Work to be completed
Copy the records from the line with "# Hydrated-Buffs" to the line with "TLDR; NITELite is", replacing "javascript" with "typescript" and changing nothing else. Omit the pictures.
Provided material below:
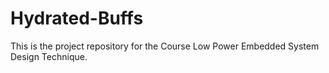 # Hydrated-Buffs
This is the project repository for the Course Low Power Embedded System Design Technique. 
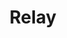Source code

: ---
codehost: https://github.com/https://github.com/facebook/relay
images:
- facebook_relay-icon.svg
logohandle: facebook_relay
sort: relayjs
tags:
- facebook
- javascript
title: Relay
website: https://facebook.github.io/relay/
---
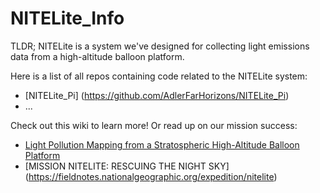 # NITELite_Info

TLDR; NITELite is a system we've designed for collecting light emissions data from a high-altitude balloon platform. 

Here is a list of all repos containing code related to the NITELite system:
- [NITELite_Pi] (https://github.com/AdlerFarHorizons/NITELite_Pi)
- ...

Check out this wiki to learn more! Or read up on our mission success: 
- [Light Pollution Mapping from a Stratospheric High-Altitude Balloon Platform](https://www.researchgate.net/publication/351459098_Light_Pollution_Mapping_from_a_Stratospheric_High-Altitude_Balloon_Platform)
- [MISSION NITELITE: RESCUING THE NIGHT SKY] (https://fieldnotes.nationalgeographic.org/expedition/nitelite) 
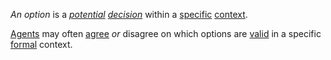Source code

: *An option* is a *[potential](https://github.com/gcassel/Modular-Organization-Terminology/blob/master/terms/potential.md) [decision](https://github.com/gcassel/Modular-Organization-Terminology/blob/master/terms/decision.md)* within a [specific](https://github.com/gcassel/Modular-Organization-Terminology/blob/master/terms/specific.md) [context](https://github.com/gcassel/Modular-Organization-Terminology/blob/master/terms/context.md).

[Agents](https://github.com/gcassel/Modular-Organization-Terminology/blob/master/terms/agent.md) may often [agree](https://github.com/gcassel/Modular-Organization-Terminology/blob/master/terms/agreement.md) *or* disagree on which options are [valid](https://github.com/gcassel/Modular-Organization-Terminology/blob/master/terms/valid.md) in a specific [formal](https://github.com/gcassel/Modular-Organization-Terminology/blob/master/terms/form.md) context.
End of Provided material.
Provided material below:
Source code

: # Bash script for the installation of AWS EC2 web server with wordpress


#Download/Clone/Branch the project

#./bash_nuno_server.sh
End of Provided material.
Provided material below:
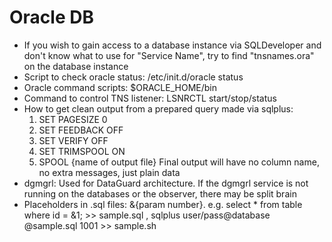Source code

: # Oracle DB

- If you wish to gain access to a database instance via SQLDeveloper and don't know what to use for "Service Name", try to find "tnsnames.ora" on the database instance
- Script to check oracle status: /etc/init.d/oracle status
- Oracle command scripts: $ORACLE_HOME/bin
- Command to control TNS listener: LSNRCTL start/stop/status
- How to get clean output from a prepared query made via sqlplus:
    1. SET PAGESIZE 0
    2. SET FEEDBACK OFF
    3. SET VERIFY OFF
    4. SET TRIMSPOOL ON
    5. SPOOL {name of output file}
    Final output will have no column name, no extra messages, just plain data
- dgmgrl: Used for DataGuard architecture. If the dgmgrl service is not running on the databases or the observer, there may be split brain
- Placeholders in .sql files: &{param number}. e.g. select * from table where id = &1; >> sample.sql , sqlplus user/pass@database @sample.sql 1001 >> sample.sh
End of Provided material.
Task result
 # Hydrated-Buffs
This is the project repository for the Course Low Power Embedded System Design Technique. 
Source code

: ---
codehost: https://github.com/https://github.com/facebook/relay
images:
- facebook_relay-icon.svg
logohandle: facebook_relay
sort: relayjs
tags:
- facebook
- typescript
title: Relay
website: https://facebook.github.io/relay/
---
 # NITELite_Info

TLDR; NITELite is a system we've designed for collecting light emissions data from a high-altitude balloon platform. 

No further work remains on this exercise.